4.1 Helper functions

[8]:
def generate_data_pq(n_rows, n_cols=100, needle=-1):
    # one dict per row
    idx = random.randrange(n_rows)
    data = []
    for i in range(n_rows):
        row = {f"col_{j}": (needle if i == idx else random.randint(0,1_000_000))
               for j in range(n_cols)}
        data.append(row)
    return data

def run_parquetdb(n_rows):
    db_path = os.path.join(pq_dir, f"bench_{n_rows}")
    if os.path.exists(db_path): shutil.rmtree(db_path)
    db = ParquetDB(db_path=db_path)
    start = time.time()
    db.create(generate_data_pq(n_rows, n_cols))
    insert_time = time.time() - start

    start = time.time()
    tbl = db.read(columns=["col_0"], filters=[pc.field("col_0")==-1]).combine_chunks()
    assert tbl["col_0"].to_pylist()[0] == -1
    read_time = time.time() - start

    return insert_time, read_time

4.2 Run ParquetDB

[9]:
results_pq = {"n_rows": [], "insert": [], "read": []}
for n in row_counts:
    it, rt = run_parquetdb(n)
    results_pq["n_rows"].append(n)
    results_pq["insert"].append(it)
    results_pq["read"].append(rt)
df_pq = pd.DataFrame(results_pq)
df_pq.to_csv(os.path.join(pq_dir, "parquetdb_needle_bench.csv"), index=False)
[INFO] 2025-04-19 12:26:47 - parquetdb.core.parquetdb[205][__init__] - Initializing ParquetDB with db_path: Z:\data\parquetdb\data\benchmarks\parquetdb\bench_1
[INFO] 2025-04-19 12:26:47 - parquetdb.core.parquetdb[207][__init__] - verbose: 1

5. Load & Preview All Results

[2]:
df_sql_no = pd.read_csv(os.path.join(sqlite_dir, "sqlite_noidx.csv"))
df_sql_ix = pd.read_csv(os.path.join(sqlite_dir, "sqlite_idx.csv"))
df_mg_no = pd.read_csv(os.path.join(mongo_dir, "mongo_noidx.csv"))
df_mg_ix = pd.read_csv(os.path.join(mongo_dir, "mongo_idx.csv"))
df_pq    = pd.read_csv(os.path.join(pq_dir, "parquetdb_needle_bench.csv"))

# Combine for plotting

6. Plot Read Times

[4]:
plt.rcParams.update({
    "axes.labelsize": 18, "axes.titlesize": 18,
    "xtick.labelsize":14, "ytick.labelsize":14,
})
fig, ax = plt.subplots(figsize=(10,6))

colors = {"sqlite":"#e52207", "mongodb":"#e5a000", "parquetdb":"#59b9de"}

# SQLite
ax.plot(df_sql_no["n_rows"], df_sql_no["read_noidx"],
        label="SQLite w/o index", color=colors["sqlite"], linestyle="dashed", marker="o", fillstyle="none")
ax.plot(df_sql_ix["n_rows"], df_sql_ix["read_idx"],
        label="SQLite with index", color=colors["sqlite"], linestyle="solid", marker="o")

# MongoDB
ax.plot(df_mg_no["n_rows"], df_mg_no["read_noidx"],
        label="MongoDB w/o index", color=colors["mongodb"], linestyle="dashed", marker="o", fillstyle="none")
ax.plot(df_mg_ix["n_rows"], df_mg_ix["read_idx"],
        label="MongoDB with index", color=colors["mongodb"], linestyle="solid", marker="o")

# ParquetDB
ax.plot(df_pq["n_rows"], df_pq["read"],
        label="ParquetDB", color=colors["parquetdb"], linestyle="solid", marker="o")

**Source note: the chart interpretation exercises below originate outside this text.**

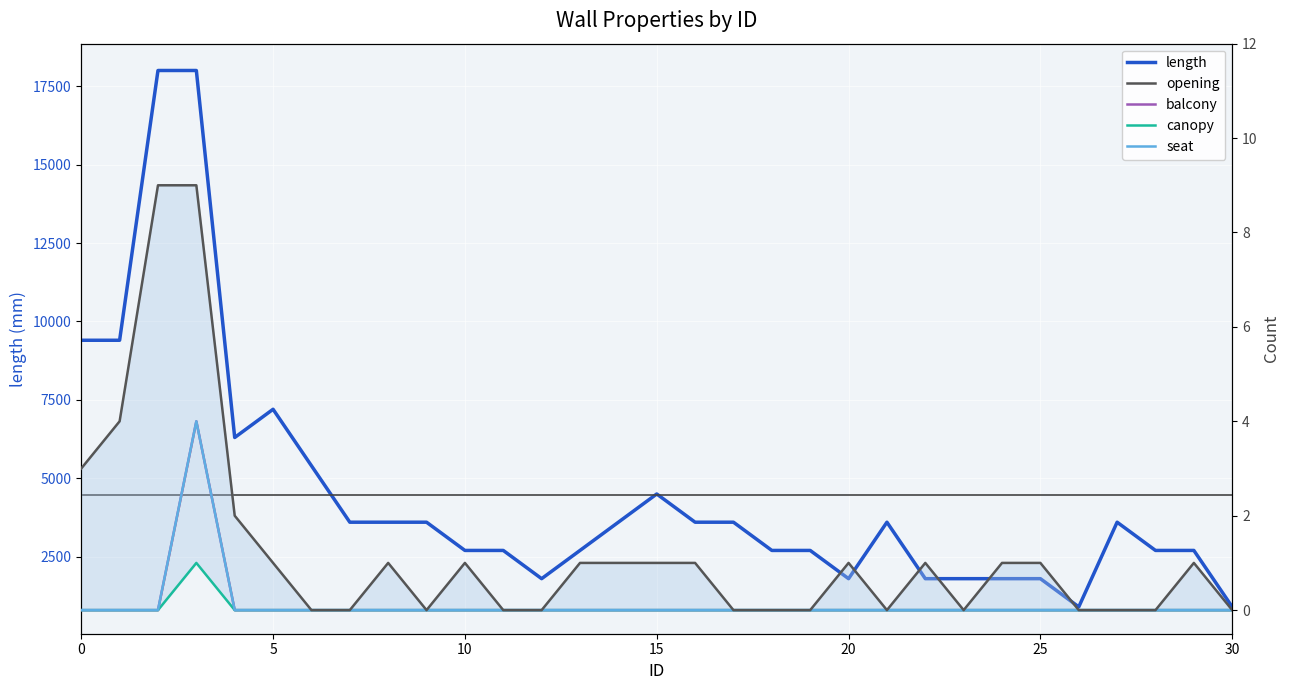

Reading right to left, list all the values displayed in this chart.

length: 900	2700	2700	3600	900	1800	1800	1800	1800	3600	1800	2700	2700	3600	3600	4500	3600	2700	1800	2700	2700	3600	3600	3600	5400	7200	6300	18000	18000	9400	9400
opening: 0	1	0	0	0	1	1	0	1	0	1	0	0	0	1	1	1	1	0	0	1	0	1	0	0	1	2	9	9	4	3
balcony: 0	0	0	0	0	0	0	0	0	0	0	0	0	0	0	0	0	0	0	0	0	0	0	0	0	0	0	4	0	0	0
canopy: 0	0	0	0	0	0	0	0	0	0	0	0	0	0	0	0	0	0	0	0	0	0	0	0	0	0	0	1	0	0	0
seat: 0	0	0	0	0	0	0	0	0	0	0	0	0	0	0	0	0	0	0	0	0	0	0	0	0	0	0	4	0	0	0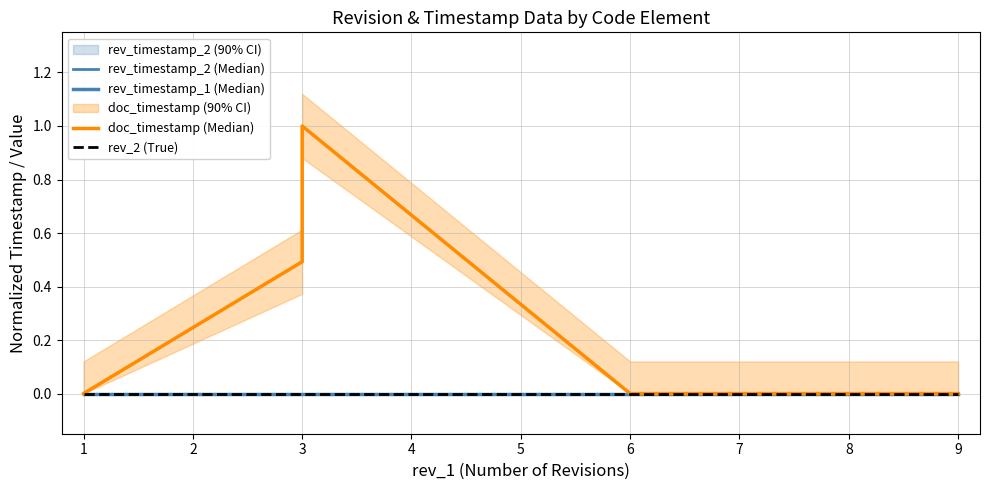

How many series are shown in this chart?

4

ax.set_xlabel("Number of Rows")
ax.set_ylabel("Read Time (s)")
ax.set_xscale("log")
ax.set_yscale("log")
ax.grid(True)

# Inset
ax_in = inset_axes(ax, width="36%", height="36%", loc="upper left",
                   bbox_to_anchor=(0.1,-0.03,1,1), bbox_transform=ax.transAxes)
for label, df_ in [("SQLite no idx", df_sql_no), ("SQLite idx", df_sql_ix),
                   ("Mongo no idx", df_mg_no), ("Mongo idx", df_mg_ix),
                   ("ParquetDB", df_pq)]:
    ax_in.plot(df_["n_rows"], df_.filter(like="read"), marker="o", label=label)
ax_in.set_xscale("log"); ax_in.set_yscale("log")
ax_in.set_xlabel("Rows (log)", fontsize=8)
ax_in.set_ylabel("Time (log)", fontsize=8)
ax_in.grid(True)

ax.legend(loc="upper center", bbox_to_anchor=(0.12,0,1,1))
ax.set_title("Needle‑in‑Haystack Read Benchmark")
plt.tight_layout()

plt.savefig(os.path.join(bench_dir,"needle-in-haystack_benchmark.pdf"))
plt.show()
C:\Users\lllang\AppData\Local\Temp\ipykernel_49100\3178427722.py:45: UserWarning: This figure includes Axes that are not compatible with tight_layout, so results might be incorrect.
  plt.tight_layout()
../../_images/examples_benchmarks_Needle-in-Haystack_Benchmark_27_1.png

6. Discussion

  1. Absolute performance hierarchy

    • SQLite with index is consistently the fastest lookup engine across all scales—about an order of magnitude faster than any other backend.

    • MongoDB with index trails SQLite by a small constant factor but remains a solid 2nd place when an index is present.

    • ParquetDB (no secondary index) starts off in the middle, beating MongoDB w/o index but behind both indexed engines, but still competitive.

  2. Scalability of row‑based vs. columnar

    • Both SQLite and MongoDB without an index degrade rapidly as row‑count grows, owing to their full‑table scans.

    • ParquetDB’s read time is flat up to ~100 K rows—then matches a full‑scan profile at 10 K and 100 K, before diverging back to a faster slope at 1 M.

  3. Why ParquetDB “bounces back” at 1 M rows

    • ≤ 100 K rows ⇒ only 1 row‑group in the file ⇒ single‑threaded scan of all pages

    • 1 M rows ⇒ 10 row‑groups ⇒ PyArrow’s multithreading + row‑group skipping via metadata statistics kicks in ⇒ turnaround time drops below the single‑scan curve

  4. Index‑scan overhead trade‑offs

    • MongoDB with an index is slightly slower than a full scan for very small tables (≤ 100 rows).

    • At tiny scales the “binary tree walk + random I/O” of an index can actually cost more than a pure sequential scan.

  5. Takeaways & tuning knobs

    • For point‑look workloads on small to moderate data sizes, traditional row‑stores with an index remain unbeatable.

    • For very large datasets, a columnar engine that can skip entire row‑groups and leverage multithreading can reclaim the lead—even without a secondary index.

    • Row‑group size is your key tuning parameter in ParquetDB: smaller groups lower latency for medium‑sized tables, while larger groups boost throughput on huge tables.